Homozygosity for CREB3L1 premature stop codon in first case of recessive osteogenesis imperfecta associated with OASIS-deficiency to survive infancy
- PMID: 29936144
- DOI: 10.1016/j.bone.2018.06.019
Homozygosity for CREB3L1 premature stop codon in first case of recessive osteogenesis imperfecta associated with OASIS-deficiency to survive infancy
Abstract
Background: Mutations of the endoplasmic reticulum (ER)-stress transducer OASIS (encoded by CREB3L1), cause severe recessive osteogenesis imperfecta (OI) not compatible with surviving the neonatal period, as has been shown in two unrelated families through a whole gene deletion vs. a qualitative alteration of OASIS. Heterozygous carriers in the described families have exhibited a mild phenotype. OASIS is a transcription factor highly expressed in osteoblasts, and OASIS-/- mice exhibit severe osteopenia and spontaneous fractures. Here, we expand the clinical spectrum by a detailed phenotypic characterization of the first case of OASIS-associated OI surviving the neonatal period, with heterozygous family members being unaffected.

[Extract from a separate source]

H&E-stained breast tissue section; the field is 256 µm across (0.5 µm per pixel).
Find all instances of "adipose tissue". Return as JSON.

Methods: All OI-associated genes were sequenced. Primary human osteoblast-like cell (hOB) and fibroblast (FB) cultures were obtained for qPCR, and steady-state collagen biochemistry. FB, hOB and skin biopsies were ultrastructurally analyzed. Bone was analyzed by μCT, histomorphometry, quantitative backscattered electron imaging (qBEI), and Raman microspectroscopy.

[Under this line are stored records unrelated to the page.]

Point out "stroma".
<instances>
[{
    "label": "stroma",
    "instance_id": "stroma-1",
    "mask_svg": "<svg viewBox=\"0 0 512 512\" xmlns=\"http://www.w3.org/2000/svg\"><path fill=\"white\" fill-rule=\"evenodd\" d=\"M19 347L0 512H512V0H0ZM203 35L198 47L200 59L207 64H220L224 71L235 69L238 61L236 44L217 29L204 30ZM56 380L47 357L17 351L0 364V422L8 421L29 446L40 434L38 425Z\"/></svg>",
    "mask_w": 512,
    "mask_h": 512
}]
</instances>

Results: The proband, a boy with severe OI, had blue sclera and tooth agenesis. A homozygous CREB3L1 stop codon mutation was detected by sequencing, while several family members were heterozygotes. Markedly low levels of CREB3L1 mRNA were confirmed by qPCR in hOBs (16%) and FB (21%); however, collagen I levels were only reduced in hOBs (5-10%). Electron microscopy of hOBs showed pronounced alterations, with numerous myelin figures and diminished RER vs. normal ultrastructure of FB. Bone histomorphometry and qBEI were similar to collagen I OI, with low trabecular thickness and mineral apposition rate, and increased bone matrix mineralization. Raman microspectroscopy revealed low level of glycosaminoglycans. Clinical response to life-long bisphosphonate treatment was as expected in severe OI with steadily increasing bone mineral density, but despite this the boy suffered repeated childhood fractures.

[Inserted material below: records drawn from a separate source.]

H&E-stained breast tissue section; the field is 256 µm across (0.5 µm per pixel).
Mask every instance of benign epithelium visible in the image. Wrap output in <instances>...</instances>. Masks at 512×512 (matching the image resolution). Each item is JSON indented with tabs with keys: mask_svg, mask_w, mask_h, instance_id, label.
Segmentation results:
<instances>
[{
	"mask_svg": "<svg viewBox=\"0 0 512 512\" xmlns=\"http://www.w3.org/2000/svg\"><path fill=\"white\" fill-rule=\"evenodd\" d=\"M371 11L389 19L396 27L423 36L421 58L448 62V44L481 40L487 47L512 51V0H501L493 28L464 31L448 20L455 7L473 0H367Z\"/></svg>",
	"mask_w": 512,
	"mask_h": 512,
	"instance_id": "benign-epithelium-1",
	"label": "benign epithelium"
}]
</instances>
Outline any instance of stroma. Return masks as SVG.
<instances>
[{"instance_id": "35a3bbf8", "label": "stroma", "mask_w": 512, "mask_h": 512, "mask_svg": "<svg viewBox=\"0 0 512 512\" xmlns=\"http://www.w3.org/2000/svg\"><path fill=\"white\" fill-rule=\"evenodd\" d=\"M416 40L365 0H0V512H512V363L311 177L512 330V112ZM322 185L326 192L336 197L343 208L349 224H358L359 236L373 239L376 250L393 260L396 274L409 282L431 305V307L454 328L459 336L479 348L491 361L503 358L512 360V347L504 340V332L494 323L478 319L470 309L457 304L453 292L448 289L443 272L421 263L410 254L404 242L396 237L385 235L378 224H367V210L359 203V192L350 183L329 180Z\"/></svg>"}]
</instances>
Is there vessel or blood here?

Conclusions: Deficiency of OASIS can cause severe OI compatible with surviving the neonatal period. A marked decrease of collagen type I transcription was noted in bone tissue, but not in skin, and ultrastructure of hOBs was pathological. Results also suggested OASIS involvement in glycosaminoglycan secretion in bone.
Keywords: CREB3L1; Collagen type I; Glycosaminoglycan; OASIS; Osteogenesis imperfecta; Recessive.